Gusty winds carry Cambria on toward December
A cold front whisked through the North Coast late Sunday and early Monday, Nov. 26 and 27, dropping widely varied amounts of rain, ranging from a smattering to 0.63 of an inch at the Walter Ranch on Santa Rosa Creek Road, about 9.5 miles east of Main Street, and 0.75 of an inch at Michele Oksen’s mountain cabin above San Simeon.
Sudden gusty winds of more than 40 mph (recorded at 50 mph or more on Marine Terrace and Piedras Blancas!) scoured some areas starting about 3 a.m. The sometimes-circular winds woke startled residents, tossed tree limbs as if they were pick-up sticks and dislodged some trees, including one that landed on a truck parked on Chiswick Way near Charing Lane in Cambria.

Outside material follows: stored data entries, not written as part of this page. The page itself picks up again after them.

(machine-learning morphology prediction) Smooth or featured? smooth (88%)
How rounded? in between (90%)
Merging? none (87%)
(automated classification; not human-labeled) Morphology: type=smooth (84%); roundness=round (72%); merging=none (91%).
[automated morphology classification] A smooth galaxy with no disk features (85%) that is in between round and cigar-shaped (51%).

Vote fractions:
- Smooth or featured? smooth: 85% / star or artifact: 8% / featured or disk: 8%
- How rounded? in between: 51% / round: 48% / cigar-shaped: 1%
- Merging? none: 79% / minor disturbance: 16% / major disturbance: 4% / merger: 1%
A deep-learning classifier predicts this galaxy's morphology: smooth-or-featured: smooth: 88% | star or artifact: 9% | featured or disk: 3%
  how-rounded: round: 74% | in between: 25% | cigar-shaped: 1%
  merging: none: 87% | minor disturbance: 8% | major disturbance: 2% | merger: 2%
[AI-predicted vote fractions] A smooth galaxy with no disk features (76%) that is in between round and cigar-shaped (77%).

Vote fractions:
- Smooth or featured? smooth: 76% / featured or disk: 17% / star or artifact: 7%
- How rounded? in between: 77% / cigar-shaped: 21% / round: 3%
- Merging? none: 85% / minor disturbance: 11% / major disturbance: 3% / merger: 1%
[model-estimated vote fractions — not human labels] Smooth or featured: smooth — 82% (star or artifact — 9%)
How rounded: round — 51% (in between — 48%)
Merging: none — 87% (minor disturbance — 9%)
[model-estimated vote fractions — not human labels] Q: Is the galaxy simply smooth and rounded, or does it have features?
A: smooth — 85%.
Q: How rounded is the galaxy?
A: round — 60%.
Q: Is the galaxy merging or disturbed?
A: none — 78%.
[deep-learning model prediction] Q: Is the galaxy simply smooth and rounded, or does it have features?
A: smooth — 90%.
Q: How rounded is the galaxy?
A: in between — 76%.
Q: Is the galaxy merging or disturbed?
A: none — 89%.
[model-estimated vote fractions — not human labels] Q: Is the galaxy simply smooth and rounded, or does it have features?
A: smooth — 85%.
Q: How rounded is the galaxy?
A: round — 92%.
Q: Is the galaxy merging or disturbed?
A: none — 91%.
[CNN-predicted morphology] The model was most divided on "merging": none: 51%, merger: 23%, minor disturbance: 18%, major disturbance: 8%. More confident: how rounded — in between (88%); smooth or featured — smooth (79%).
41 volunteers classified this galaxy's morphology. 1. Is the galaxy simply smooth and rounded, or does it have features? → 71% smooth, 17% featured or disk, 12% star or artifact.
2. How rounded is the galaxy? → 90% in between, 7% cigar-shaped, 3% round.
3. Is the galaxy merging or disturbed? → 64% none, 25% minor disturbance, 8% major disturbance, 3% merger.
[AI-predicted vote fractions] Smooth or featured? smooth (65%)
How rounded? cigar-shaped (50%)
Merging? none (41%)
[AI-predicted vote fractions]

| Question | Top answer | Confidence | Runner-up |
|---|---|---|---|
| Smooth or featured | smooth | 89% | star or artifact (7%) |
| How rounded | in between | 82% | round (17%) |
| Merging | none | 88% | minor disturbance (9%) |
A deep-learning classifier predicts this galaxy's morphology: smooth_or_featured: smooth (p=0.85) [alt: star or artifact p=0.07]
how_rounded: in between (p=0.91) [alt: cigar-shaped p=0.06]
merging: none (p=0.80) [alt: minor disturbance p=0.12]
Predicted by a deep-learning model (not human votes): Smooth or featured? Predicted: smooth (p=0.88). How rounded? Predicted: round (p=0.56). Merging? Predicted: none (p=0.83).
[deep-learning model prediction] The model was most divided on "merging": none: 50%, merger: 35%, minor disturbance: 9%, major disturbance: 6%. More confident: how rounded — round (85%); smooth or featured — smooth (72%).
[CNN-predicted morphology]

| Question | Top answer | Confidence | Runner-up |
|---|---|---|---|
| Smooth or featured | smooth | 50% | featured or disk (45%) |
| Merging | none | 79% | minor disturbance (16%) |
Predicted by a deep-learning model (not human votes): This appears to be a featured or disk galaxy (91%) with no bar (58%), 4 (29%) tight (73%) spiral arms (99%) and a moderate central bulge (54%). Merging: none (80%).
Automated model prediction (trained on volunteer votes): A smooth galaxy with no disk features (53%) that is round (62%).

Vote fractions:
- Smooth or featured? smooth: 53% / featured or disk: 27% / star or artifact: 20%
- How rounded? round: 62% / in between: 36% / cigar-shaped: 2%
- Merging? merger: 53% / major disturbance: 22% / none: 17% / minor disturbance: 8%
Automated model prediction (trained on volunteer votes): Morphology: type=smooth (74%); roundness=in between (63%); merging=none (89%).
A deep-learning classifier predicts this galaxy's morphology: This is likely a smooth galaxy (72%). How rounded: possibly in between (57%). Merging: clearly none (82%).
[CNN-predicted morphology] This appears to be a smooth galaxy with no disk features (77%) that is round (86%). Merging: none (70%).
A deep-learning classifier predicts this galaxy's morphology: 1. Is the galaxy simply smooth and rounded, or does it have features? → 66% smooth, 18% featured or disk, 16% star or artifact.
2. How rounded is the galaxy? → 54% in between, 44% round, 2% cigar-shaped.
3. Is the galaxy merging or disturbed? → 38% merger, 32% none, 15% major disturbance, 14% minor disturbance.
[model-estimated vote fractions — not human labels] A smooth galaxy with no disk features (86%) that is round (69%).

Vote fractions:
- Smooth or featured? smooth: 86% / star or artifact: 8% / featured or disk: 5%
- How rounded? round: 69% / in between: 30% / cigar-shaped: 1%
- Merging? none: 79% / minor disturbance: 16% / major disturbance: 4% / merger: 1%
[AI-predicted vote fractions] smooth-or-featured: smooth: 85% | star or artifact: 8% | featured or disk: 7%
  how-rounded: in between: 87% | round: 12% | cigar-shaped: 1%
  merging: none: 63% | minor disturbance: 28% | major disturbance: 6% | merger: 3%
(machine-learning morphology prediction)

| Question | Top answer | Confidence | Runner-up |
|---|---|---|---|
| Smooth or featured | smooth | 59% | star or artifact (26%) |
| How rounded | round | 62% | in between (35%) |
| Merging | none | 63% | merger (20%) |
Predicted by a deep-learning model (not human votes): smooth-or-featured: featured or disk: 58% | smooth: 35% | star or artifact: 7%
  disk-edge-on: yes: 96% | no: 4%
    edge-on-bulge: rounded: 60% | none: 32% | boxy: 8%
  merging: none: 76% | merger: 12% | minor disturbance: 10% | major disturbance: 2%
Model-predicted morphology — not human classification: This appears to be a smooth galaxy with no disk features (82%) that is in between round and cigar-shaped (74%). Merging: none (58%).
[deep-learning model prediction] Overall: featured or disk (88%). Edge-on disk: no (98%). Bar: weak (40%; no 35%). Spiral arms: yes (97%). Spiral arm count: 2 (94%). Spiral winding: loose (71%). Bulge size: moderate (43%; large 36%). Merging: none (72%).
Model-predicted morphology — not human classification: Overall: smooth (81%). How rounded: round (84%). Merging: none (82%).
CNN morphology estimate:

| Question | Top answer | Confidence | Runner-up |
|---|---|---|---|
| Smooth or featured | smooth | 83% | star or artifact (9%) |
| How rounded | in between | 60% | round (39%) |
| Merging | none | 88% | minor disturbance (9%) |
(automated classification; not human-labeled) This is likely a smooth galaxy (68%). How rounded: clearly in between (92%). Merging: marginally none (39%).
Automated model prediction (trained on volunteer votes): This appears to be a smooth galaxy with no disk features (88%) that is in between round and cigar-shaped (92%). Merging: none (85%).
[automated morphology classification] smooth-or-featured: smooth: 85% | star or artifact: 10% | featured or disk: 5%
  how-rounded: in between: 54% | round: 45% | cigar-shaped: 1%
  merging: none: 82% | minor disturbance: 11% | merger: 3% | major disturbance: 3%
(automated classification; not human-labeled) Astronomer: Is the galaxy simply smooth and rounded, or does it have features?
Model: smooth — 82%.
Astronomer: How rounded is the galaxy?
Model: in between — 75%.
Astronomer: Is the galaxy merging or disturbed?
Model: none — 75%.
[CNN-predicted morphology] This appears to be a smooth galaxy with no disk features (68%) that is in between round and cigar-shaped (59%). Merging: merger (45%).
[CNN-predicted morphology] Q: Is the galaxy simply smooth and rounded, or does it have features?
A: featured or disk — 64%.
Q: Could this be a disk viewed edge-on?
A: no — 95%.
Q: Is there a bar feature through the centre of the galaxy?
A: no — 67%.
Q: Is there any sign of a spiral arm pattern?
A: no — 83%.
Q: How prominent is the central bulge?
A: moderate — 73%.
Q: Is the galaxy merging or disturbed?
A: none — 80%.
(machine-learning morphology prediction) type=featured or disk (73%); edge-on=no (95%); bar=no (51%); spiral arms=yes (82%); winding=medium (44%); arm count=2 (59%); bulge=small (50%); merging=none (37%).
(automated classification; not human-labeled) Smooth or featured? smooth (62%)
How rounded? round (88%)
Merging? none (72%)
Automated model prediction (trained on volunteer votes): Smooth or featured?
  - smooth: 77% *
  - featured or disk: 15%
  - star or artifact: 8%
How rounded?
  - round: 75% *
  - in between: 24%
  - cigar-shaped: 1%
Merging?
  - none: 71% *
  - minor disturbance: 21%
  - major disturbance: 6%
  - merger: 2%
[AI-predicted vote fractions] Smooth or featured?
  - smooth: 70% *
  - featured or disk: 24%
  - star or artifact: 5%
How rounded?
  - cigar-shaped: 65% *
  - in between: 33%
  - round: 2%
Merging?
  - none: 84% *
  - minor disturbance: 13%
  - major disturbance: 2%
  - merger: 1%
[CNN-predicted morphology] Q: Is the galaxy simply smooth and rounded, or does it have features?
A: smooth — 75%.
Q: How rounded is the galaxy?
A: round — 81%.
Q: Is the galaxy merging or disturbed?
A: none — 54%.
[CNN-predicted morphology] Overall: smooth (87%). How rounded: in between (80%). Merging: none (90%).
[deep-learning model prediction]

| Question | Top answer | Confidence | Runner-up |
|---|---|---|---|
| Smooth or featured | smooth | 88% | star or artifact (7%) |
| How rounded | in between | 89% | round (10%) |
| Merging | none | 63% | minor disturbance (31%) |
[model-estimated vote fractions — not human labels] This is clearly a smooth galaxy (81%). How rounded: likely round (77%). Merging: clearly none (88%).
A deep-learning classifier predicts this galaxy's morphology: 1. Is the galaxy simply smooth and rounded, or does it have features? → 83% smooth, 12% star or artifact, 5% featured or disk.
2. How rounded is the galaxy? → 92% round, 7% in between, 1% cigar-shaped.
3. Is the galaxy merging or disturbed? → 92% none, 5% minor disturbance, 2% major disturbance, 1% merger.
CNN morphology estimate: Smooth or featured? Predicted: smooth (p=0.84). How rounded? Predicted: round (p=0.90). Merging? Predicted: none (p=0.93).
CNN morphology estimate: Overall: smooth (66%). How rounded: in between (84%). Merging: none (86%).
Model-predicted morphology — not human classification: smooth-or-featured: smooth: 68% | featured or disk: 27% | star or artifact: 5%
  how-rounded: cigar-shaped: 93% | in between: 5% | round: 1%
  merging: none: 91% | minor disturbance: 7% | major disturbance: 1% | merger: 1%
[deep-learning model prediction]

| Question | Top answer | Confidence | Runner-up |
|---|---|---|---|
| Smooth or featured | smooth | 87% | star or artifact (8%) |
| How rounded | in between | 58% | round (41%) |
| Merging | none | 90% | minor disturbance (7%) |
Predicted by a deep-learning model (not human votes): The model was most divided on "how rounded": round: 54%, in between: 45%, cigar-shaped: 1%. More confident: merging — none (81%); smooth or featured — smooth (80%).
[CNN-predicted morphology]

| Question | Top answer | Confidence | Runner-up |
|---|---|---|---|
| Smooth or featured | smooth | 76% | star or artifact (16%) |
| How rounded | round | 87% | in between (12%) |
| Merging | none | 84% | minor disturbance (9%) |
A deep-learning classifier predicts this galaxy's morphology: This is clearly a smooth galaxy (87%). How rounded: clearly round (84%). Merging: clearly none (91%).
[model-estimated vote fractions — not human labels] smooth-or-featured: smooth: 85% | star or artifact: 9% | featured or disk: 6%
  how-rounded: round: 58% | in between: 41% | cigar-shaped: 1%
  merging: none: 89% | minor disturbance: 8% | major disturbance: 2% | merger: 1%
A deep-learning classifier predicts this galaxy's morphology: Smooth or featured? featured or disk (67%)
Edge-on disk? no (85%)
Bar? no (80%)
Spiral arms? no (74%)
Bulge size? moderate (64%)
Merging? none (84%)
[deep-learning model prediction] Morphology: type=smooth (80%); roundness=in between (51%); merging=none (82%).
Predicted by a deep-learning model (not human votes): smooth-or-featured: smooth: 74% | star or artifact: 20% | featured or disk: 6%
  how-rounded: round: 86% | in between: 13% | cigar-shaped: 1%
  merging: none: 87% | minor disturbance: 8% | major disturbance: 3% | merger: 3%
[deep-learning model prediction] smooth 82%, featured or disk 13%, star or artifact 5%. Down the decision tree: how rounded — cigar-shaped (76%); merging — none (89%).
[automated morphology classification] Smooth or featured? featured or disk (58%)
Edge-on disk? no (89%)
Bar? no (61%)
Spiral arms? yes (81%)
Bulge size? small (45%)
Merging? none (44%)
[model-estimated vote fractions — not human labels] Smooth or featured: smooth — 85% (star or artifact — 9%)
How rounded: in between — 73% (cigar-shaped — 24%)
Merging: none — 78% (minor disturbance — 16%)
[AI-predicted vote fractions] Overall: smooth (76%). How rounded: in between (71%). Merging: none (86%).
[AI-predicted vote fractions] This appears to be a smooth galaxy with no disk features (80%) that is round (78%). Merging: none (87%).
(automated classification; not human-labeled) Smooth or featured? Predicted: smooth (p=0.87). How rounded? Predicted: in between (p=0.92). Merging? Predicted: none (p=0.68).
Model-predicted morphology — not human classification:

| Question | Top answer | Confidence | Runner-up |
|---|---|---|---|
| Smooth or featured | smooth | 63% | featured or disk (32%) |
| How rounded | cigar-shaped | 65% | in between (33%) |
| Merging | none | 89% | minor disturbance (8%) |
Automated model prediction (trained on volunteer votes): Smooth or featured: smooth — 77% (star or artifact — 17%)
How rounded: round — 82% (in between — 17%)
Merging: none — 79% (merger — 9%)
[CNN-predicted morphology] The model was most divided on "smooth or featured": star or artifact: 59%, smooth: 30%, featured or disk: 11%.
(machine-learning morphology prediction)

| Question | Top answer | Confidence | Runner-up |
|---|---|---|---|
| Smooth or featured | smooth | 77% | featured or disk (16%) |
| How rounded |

Cori Zinn wrote about the “crazy wind velocity” in a Facebook interview Monday morning. “No damage in our neighborhood,” she said, but neighbor’s RV skylight dome blew off the vehicle, “and it traveled and landed in OUR backyard! No sightings of any wicked witch underneath when it landed!”
No injuries or damage to homes had been reported to Cambria Fire Department by midday Monday.
Wednesday morning, PG&E meteorologist John Lindsey predicted that winds of up to 38 mph, perhaps with stronger gusts, would continue off and on through Sunday, producing “bone-dry weather with cold mornings and mild afternoons.” Temperatures in “the inland valleys will drop to freezing levels during the early morning hours” through Friday.